*** Opening The data ***
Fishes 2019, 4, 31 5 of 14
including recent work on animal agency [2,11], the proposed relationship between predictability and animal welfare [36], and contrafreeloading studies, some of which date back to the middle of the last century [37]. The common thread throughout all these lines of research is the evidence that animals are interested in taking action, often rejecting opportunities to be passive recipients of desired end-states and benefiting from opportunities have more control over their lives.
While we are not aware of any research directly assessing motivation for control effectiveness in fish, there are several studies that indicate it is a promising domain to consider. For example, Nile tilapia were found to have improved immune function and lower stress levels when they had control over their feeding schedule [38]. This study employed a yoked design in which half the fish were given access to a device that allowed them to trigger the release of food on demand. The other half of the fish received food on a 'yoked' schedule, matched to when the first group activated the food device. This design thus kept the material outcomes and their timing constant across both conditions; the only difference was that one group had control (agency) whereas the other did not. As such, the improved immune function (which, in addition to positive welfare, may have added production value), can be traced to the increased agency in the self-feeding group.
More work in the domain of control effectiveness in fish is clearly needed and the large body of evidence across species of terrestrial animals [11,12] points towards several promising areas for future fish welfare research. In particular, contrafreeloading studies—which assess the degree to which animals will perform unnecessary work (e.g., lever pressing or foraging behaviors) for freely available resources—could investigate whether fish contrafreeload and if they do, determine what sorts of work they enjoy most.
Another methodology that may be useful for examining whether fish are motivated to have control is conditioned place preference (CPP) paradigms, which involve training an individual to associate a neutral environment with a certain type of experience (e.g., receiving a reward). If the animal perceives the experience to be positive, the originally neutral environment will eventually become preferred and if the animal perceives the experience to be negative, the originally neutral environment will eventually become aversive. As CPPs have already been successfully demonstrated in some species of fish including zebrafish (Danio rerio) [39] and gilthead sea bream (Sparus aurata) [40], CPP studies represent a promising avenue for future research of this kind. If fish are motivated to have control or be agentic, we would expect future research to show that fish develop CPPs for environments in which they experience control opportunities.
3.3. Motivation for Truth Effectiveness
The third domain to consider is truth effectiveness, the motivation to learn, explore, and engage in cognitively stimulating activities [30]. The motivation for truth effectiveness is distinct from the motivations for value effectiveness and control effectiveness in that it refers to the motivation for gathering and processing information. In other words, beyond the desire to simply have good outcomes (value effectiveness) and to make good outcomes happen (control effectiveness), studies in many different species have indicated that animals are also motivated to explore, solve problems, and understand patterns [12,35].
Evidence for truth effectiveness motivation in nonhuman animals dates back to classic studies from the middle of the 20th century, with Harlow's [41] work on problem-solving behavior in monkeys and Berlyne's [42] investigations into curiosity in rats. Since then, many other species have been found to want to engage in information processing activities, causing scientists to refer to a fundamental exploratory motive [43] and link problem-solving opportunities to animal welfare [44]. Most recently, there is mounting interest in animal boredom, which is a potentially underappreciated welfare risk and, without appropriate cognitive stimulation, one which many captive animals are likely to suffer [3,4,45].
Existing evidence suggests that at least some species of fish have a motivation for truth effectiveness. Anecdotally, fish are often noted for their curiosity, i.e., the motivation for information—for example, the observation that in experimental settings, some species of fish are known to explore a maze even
*** Closing The data ***
* Aim of the task
From the data above, reproduce word for word the lines running from the line with "Another methodology that" to the line with "3.3. Motivation for Truth Effectiveness", ends included.

* Result of this task
Another methodology that may be useful for examining whether fish are motivated to have control is conditioned place preference (CPP) paradigms, which involve training an individual to associate a neutral environment with a certain type of experience (e.g., receiving a reward). If the animal perceives the experience to be positive, the originally neutral environment will eventually become preferred and if the animal perceives the experience to be negative, the originally neutral environment will eventually become aversive. As CPPs have already been successfully demonstrated in some species of fish including zebrafish (Danio rerio) [39] and gilthead sea bream (Sparus aurata) [40], CPP studies represent a promising avenue for future research of this kind. If fish are motivated to have control or be agentic, we would expect future research to show that fish develop CPPs for environments in which they experience control opportunities.
3.3. Motivation for Truth Effectiveness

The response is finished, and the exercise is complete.